7.7.5 BLE ATT and GATT
Once a connection between a BLE master and a BLE slave device has been established,
user data can be exchanged. Unlike in ‘classic’ Bluetooth or Wi‐Fi, the aim of BLE is not
to establish a transparent channel for data transfer. Instead, BLE has been designed to
transfer small amounts of data as power efficiently as possible. Therefore, data transfer
in BLE is organized in a fashion that programmers would recognize as reading and
writing to variables. In BLE, these variables are referred to as attributes. Consequently,
the transport protocol to read or write attributes is referred to as the Attribute Protocol
(ATT), which is further structured by the Generic Attribute Protocol (GATT) at the
highest layer of the BLE protocol stack. While ATT is responsible for the data transfer,
GATT structures the data exchange, as follows.

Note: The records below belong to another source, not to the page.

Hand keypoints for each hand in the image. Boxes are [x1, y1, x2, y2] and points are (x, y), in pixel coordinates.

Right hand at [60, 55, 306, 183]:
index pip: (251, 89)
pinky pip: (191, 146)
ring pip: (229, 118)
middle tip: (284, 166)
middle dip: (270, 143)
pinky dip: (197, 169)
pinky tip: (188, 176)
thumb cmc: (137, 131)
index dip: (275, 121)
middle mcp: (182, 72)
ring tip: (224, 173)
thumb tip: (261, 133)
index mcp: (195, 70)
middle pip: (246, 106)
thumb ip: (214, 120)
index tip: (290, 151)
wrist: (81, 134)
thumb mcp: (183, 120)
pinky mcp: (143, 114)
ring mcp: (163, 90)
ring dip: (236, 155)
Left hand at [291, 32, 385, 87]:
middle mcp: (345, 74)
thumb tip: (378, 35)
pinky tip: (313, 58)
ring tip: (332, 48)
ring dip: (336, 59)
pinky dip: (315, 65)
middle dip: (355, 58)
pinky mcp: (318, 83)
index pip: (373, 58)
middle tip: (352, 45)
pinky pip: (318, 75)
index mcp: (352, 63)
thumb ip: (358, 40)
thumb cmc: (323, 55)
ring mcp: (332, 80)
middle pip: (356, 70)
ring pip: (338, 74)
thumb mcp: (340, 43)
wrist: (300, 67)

In most scenarios there is usually one side that acts as a GATT client and requests to
read or write to an attribute on a remote device referred to as a GATT server. It is also
possible, however, that both sides act as GATT client and server at the same time so
each device can request and modify data on the other device.
Furthermore, the GATT specification defines usage profiles in a similar way to ‘classic’

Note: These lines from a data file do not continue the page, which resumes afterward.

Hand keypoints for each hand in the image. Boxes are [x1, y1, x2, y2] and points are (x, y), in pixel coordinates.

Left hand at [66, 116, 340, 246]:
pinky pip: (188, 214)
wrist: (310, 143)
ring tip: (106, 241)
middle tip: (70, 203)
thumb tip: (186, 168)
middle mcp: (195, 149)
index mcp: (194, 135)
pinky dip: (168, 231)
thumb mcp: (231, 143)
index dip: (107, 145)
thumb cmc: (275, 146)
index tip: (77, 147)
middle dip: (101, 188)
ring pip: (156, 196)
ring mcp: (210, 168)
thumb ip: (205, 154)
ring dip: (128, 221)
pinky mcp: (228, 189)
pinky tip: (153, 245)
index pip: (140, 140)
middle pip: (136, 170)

Bluetooth. Examples of specified BLE profiles are ‘Battery Service’, ‘Current Time Service’,
‘Health Thermometer Profile’, ‘Heart Rate Profile’, ‘HID over GATT’, ‘Proximity Profile’,
‘Phone Alert Service’, and there are many more [27]. In other words, a GATT profile groups
conceptually related attributes (variables) and defines the format of their content and how
they can be identified and accessed. A GATT server can and often does implement several
of these profiles simultaneously. It is also common that BLE devices implement non‐stand-
ardized services. The advantage of standardized profiles is interoperability.